There were two especially interesting aspects to this race: first, there were no DNFs: all 24 starters finished; secondly, there were far less marbles - despite the twisty nature of the street circuit, than at previous races meaning that the racing line was wider and therefore overtaking was less risky.

Webber says he made a mistake at the last pit stop - he was concerned as to the performance of the harder "prime" tyre which had shown a significant performance difference compared to the softer Option tyre in practice. So he stayed on worn rubber until the gap between the two narrowed. But it turned out that, in race conditions, especially on the out lap, the prime was quicker than expected and Webber is sure that his decision awarded second place to Alonso: other than that, the Aussie says it was his best race of the season, that the car did as he asked it (a novelty) at the track where he went spectacularly aerobatic last year.
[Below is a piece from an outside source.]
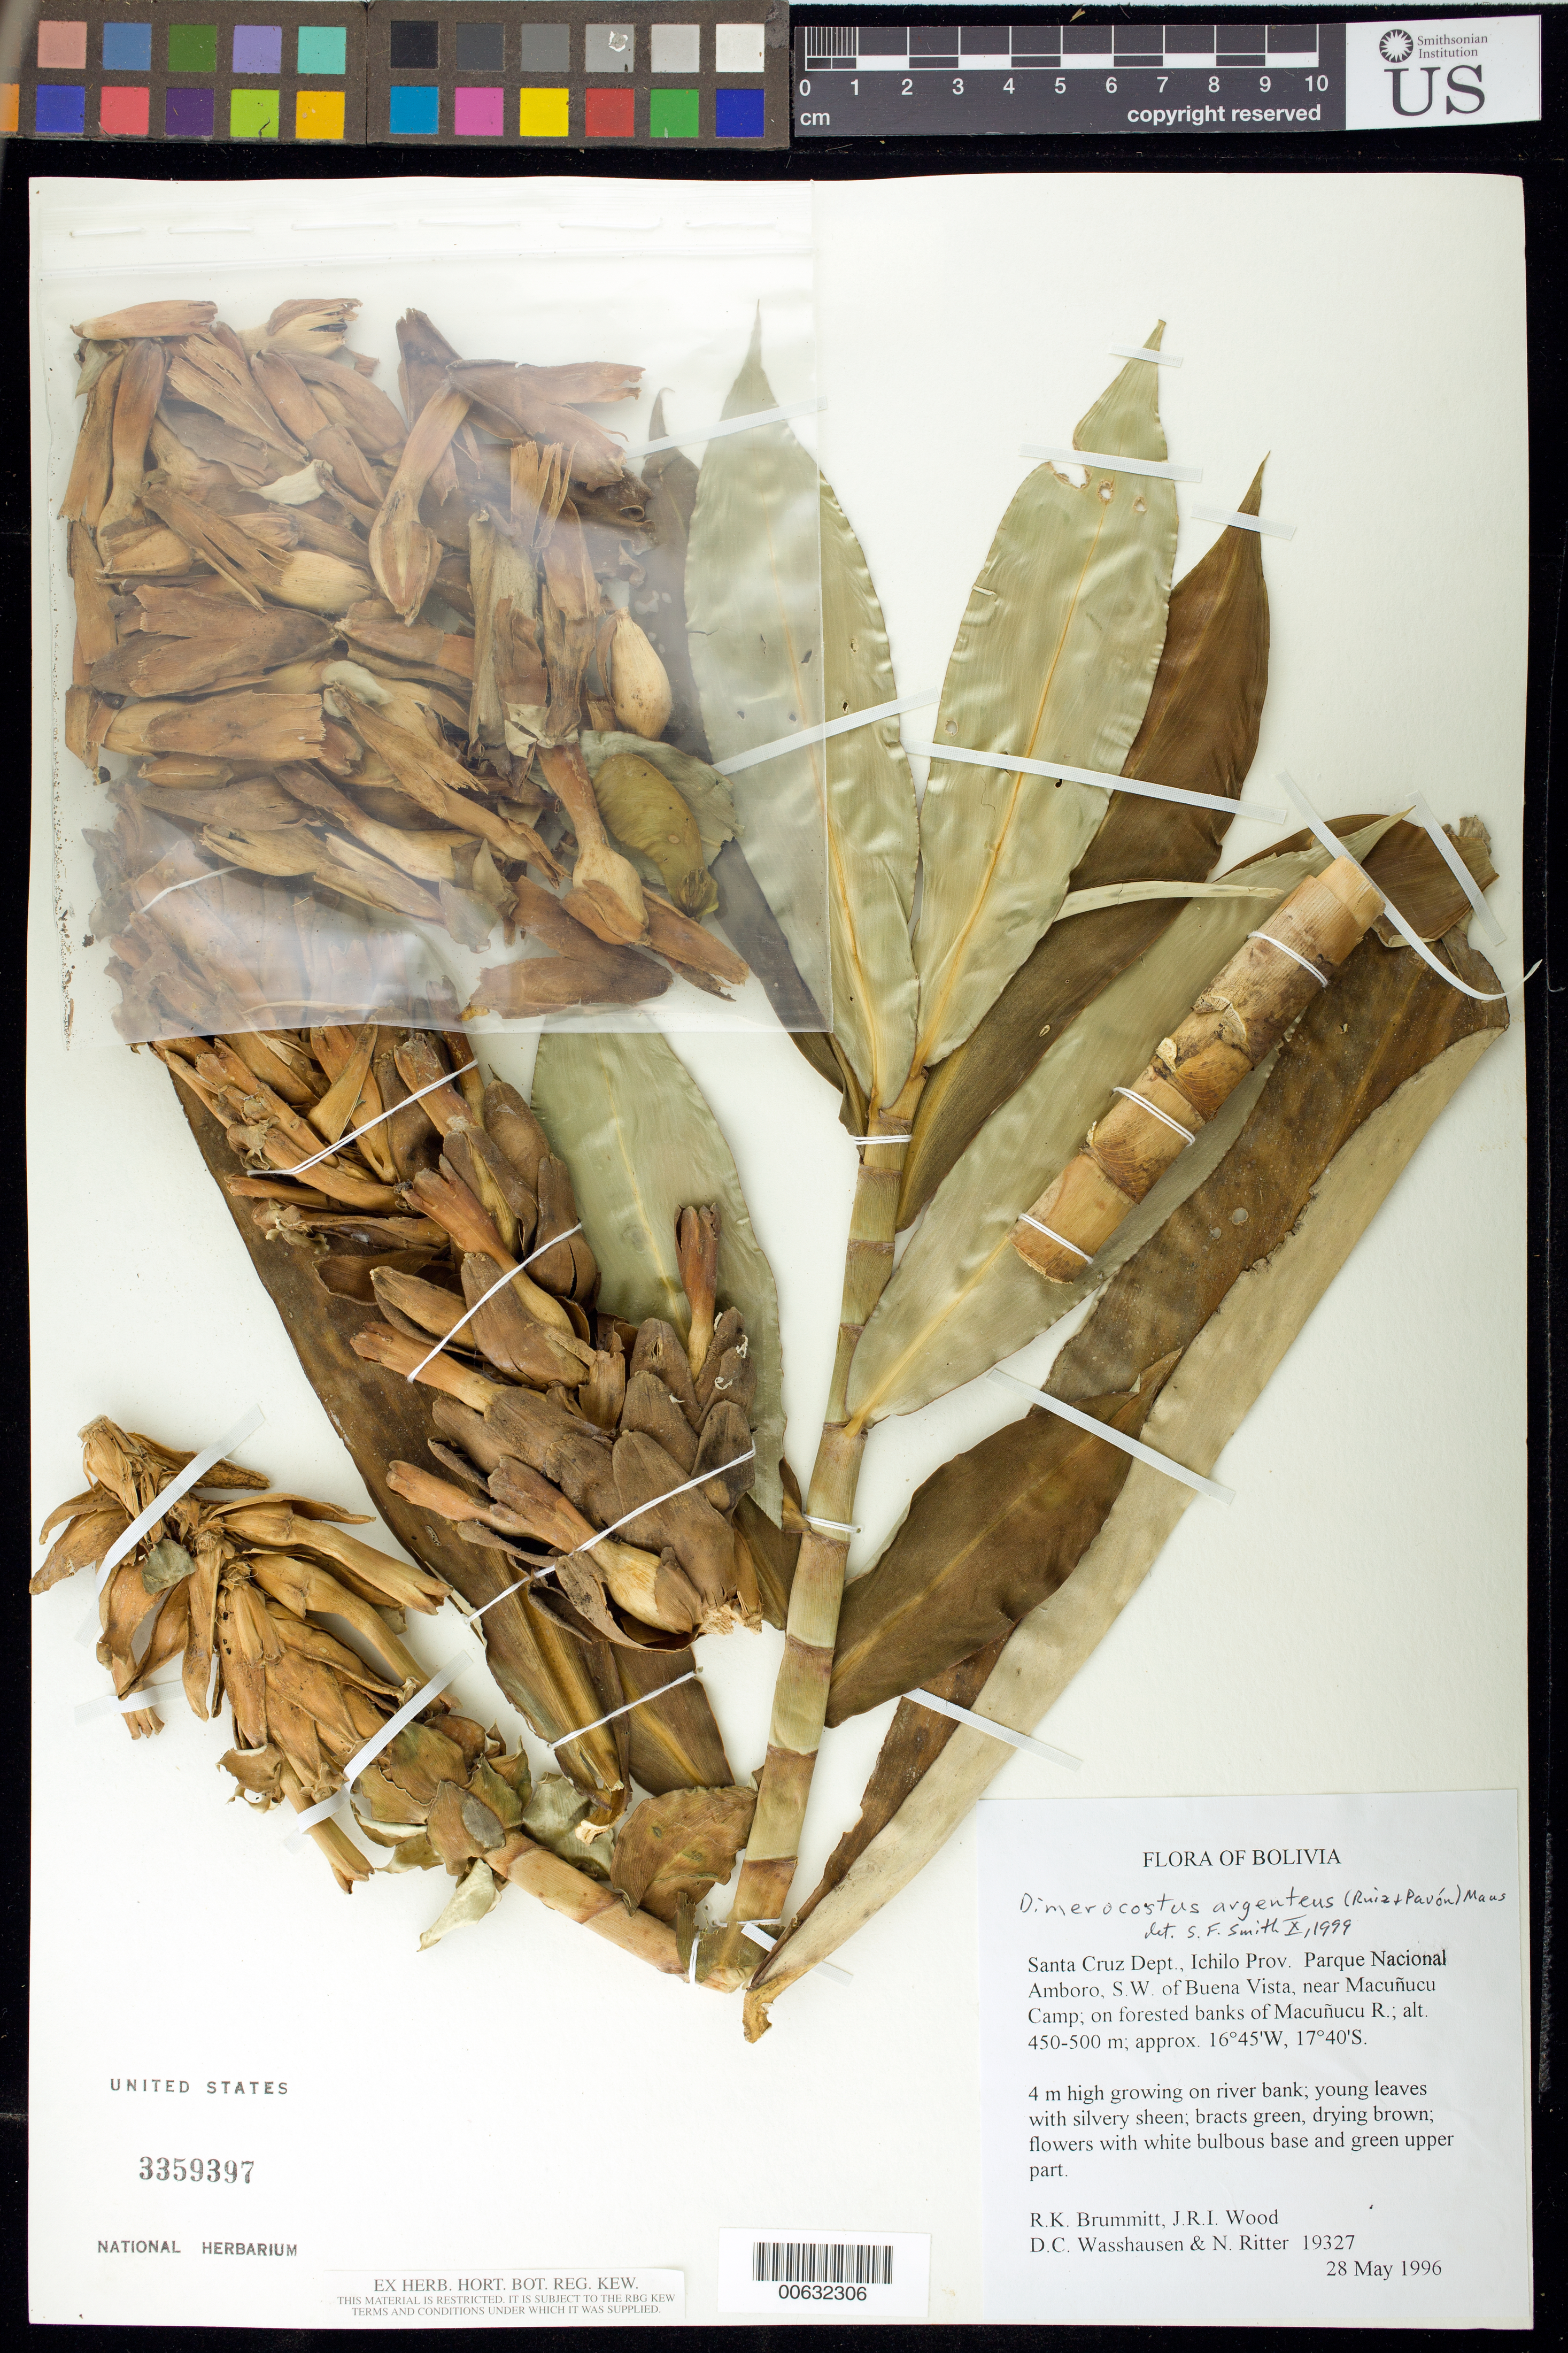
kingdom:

Button on the other hand was in an uncharacteristic moany mood: all the more obvious after his elation in Montreal. For Button, "the highlight of the race for me" was passing Rosberg who had held him up for several laps after Button was squeezed out on the first corner. "I didn’t have enough straight-line speed to be able to overtake him easily, but I braked really late and got him into Turn Two, which I don’t think he was expecting." Aside from that, both McLaren drivers complained that the car didn't like the tyres, then Button's KERS went off. He was, he said "surprised" to finish only eight seconds behind Massa's Ferrari.

But the star performer was Torro Rosso's Jaime Alguersuari. Starting in 18th, he made less pit stops than anyone else, rove a slower car with worn out tyres using every bit as much commitment as those with far more experience. He finished just behind Rosberg who had passed him only as his tyres all but gave up any pretence at gripping the track. He credits his win to the team saying "It definitely paid off to concentrate on race set-up," a hint to a decision to compromise qualifying for race pace. On a street circuit, where overtaking is difficult, that would mean buying time with less pit-stops and inheriting places from those in the pits or in the wall. It was a brave gamble and Alguersuari's humility belies his supreme contribution.